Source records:
------------------------
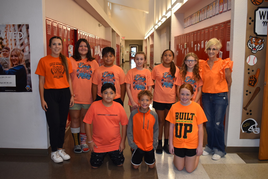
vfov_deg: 36.9
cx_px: 134
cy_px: 90
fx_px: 268
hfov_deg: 53.1
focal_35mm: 36
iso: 800
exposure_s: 1/125
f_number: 3.8
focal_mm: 24
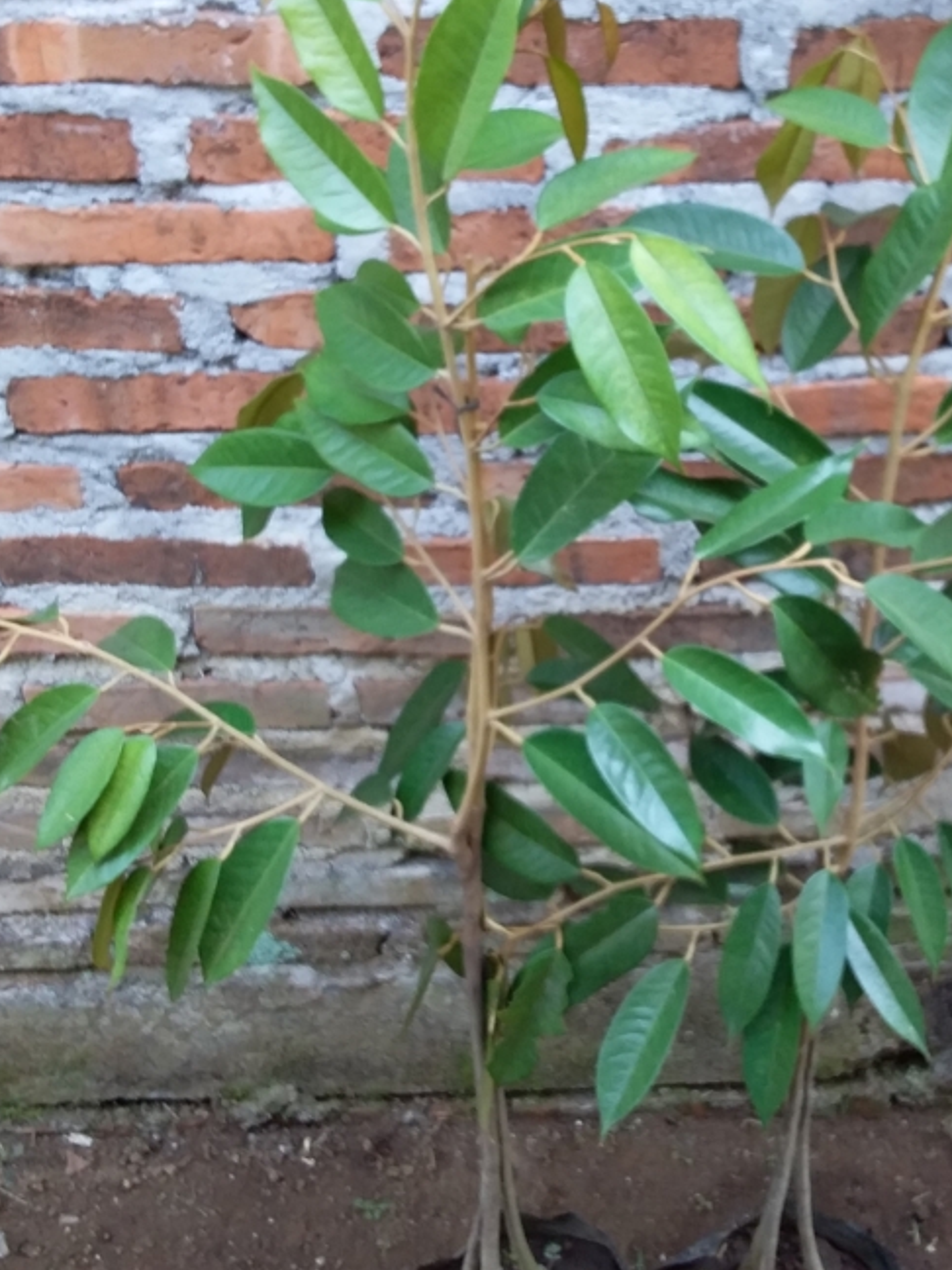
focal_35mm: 49
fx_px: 1797
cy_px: 549
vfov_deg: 38.8
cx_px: 644
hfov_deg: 29.4
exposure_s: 1/50
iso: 50
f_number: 2.2
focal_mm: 3.3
------------------------
_YOUR INSTRUCTIONS_
Set down every record above exactly as it stands, but skip the pictures.

_THE ANSWER_
vfov_deg: 36.9
cx_px: 134
cy_px: 90
fx_px: 268
hfov_deg: 53.1
focal_35mm: 36
iso: 800
exposure_s: 1/125
f_number: 3.8
focal_mm: 24
focal_35mm: 49
fx_px: 1797
cy_px: 549
vfov_deg: 38.8
cx_px: 644
hfov_deg: 29.4
exposure_s: 1/50
iso: 50
f_number: 2.2
focal_mm: 3.3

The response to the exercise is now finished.